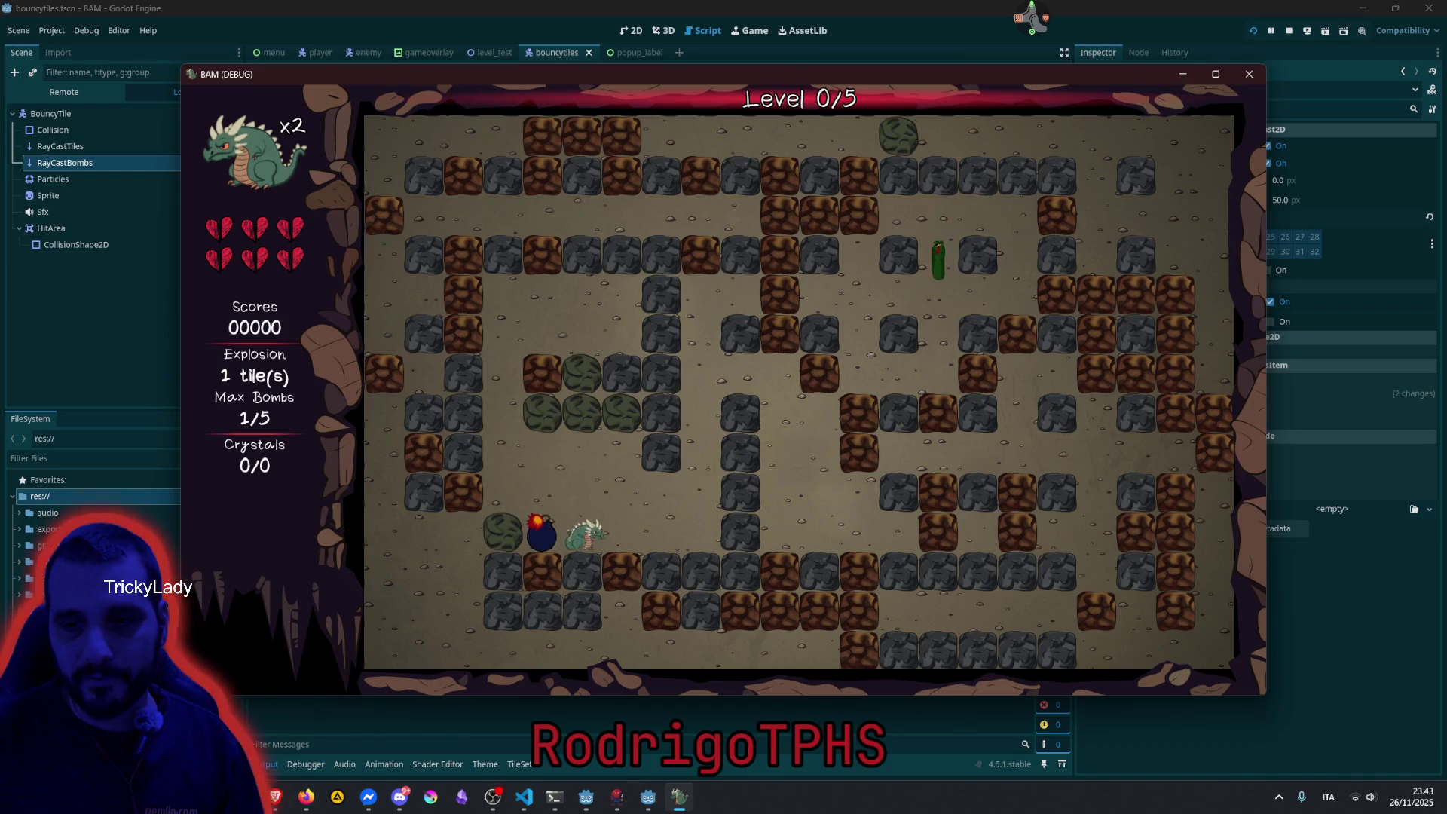
key(Up)
key(Left)
key(space)
Drop a row of three bombs beside the boulders and retreat up out of the blast.
key(Right)
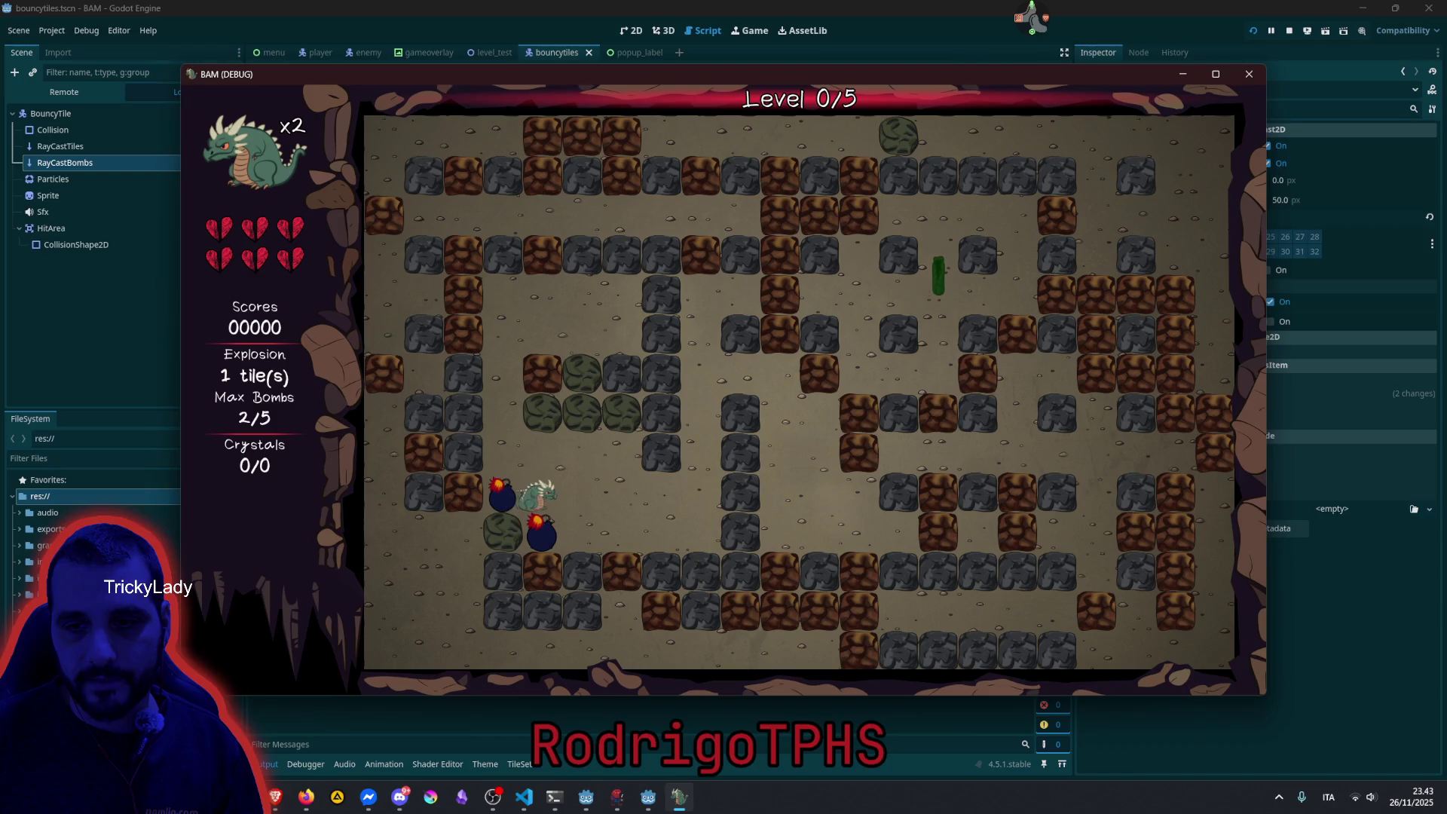
key(Right)
key(Up)
key(space)
key(Left)
key(space)
key(Left)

#### [EXERCISE DETAILS]
Extract only the lines from the line containing "Drop a row of" through the final line of the listing above, unchanged; pictures stay out of the copy.

#### [SOLUTION FOR THIS EXERCISE]
Drop a row of three bombs beside the boulders and retreat up out of the blast.
key(Right)
key(Right)
key(Up)
key(space)
key(Left)
key(space)
key(Left)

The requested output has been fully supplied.